The second Venom movie [Carnage] was my first time working with Tom. He was coming off two knee surgeries, so we had to limit what we did, but even in Carnage, he did a lot of the wire work himself. The great thing about coming back for The Last Dance is that we had this foundation of trust so we could push further. He’s also in better physical condition, so we were flying him all over the place — he’s leaping 30 feet in the air, hitting the ground, sliding on his feet. And talk about a learning curve! There’s some motorcycle work in the third act where Tom has to drive a motorcycle, slide it sideways, come to a stop, deliver dialogue, and take off. To get prepared, Tom’s double Jake and I took him out to a dirt field. The first day, Tom’s like, “I don’t like the height of the bike” — dirt bikes tend to be taller – “I don’t like the gravel, I don’t like these tires.” I get it, so I say, “Let’s just spend some time getting used to it.” The next day, Tom comes back and nails it perfectly. I’ve never seen a learning curve like that.
SPOILER ALERT
The Last Dance builds toward this wild sequence where a horse suddenly grows Venom-like teeth and flies through the air with “Nick” barely staying on his back. How did you design that stunt?

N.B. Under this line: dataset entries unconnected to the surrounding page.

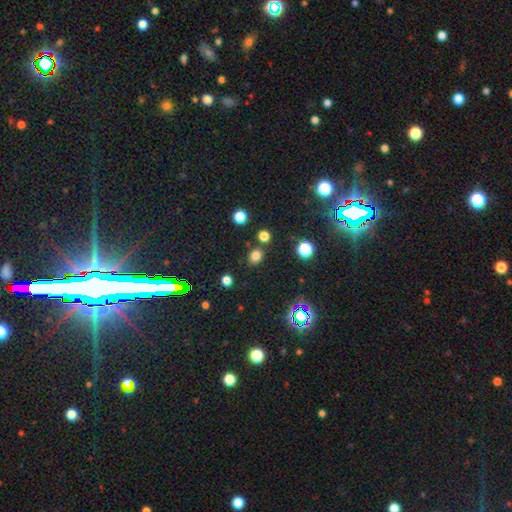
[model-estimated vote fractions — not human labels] Smooth or featured: smooth — 76% (star or artifact — 18%)
How rounded: round — 54% (in between — 45%)
Merging: none — 81% (minor disturbance — 9%)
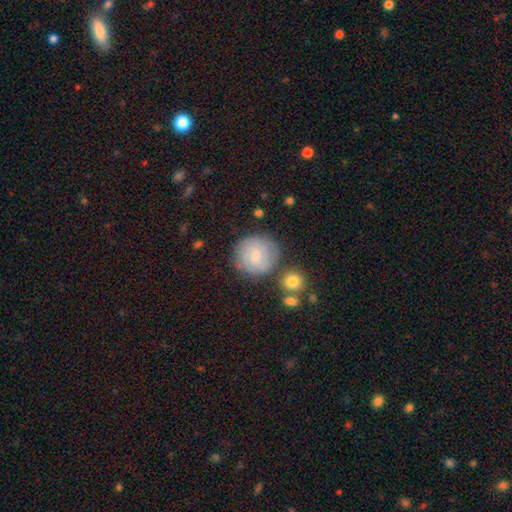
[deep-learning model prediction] smooth_or_featured: smooth (p=0.52) [alt: featured or disk p=0.40]
how_rounded: round (p=0.92) [alt: in between p=0.07]
merging: none (p=0.75) [alt: minor disturbance p=0.14]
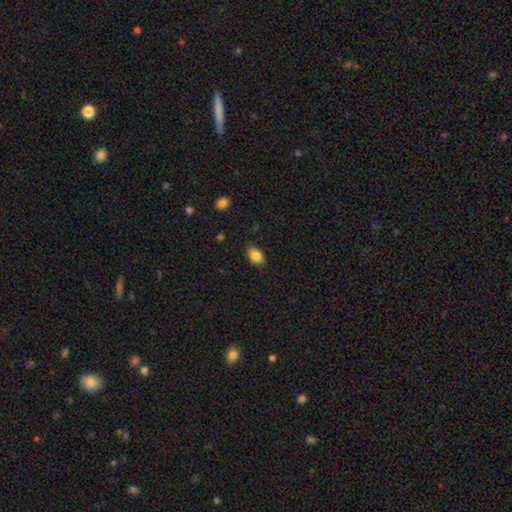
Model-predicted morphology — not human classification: Overall: smooth (86%). How rounded: in between (88%). Merging: none (85%).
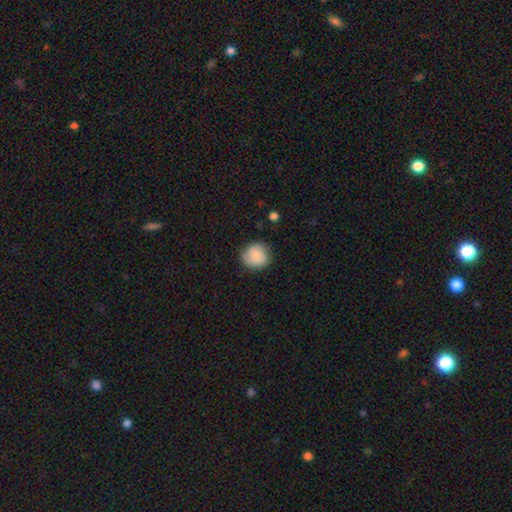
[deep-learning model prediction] Smooth or featured: smooth — 79% (featured or disk — 13%)
How rounded: round — 82% (in between — 17%)
Merging: none — 76% (minor disturbance — 18%)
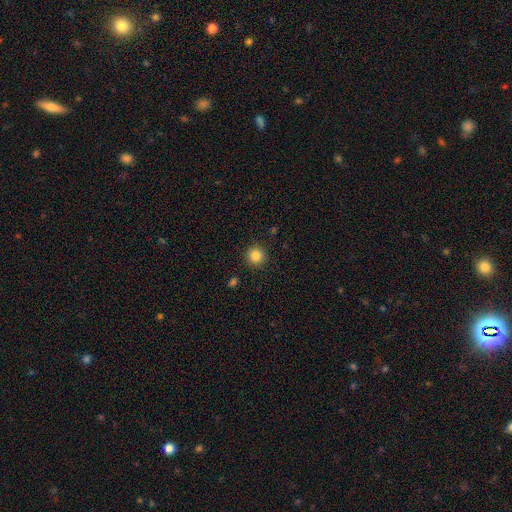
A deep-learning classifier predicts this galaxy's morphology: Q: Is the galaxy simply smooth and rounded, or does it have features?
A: smooth — 84%.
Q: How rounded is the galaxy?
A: round — 95%.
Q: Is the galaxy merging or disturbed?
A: none — 91%.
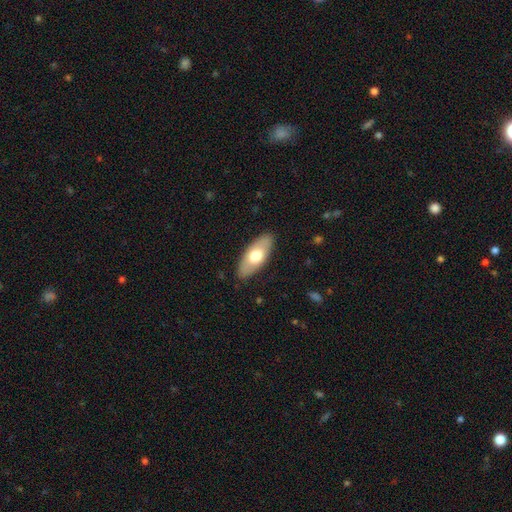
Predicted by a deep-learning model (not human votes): A smooth galaxy with no disk features (62%) that is in between round and cigar-shaped (86%). Merging: none (87%).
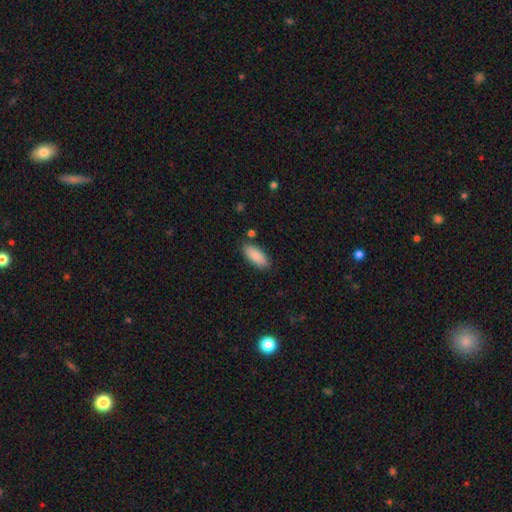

Basically, the horse is real, up to the point where Venom takes it over. And Tom is real for the majority of that sequence because we did all his elements on wires. When the horse jumps off a cliff and Tom’s hanging on for dear life, we did that on stage using a plate we shot of a real mountain [as background]. Then [VFX coordinator] John Moffat put in the horse.
The hand-off between physical stunts and digital effects has come a long way since you started doing stunts professionally in 1993. How have you seen stunt technology evolve over the course of your own career?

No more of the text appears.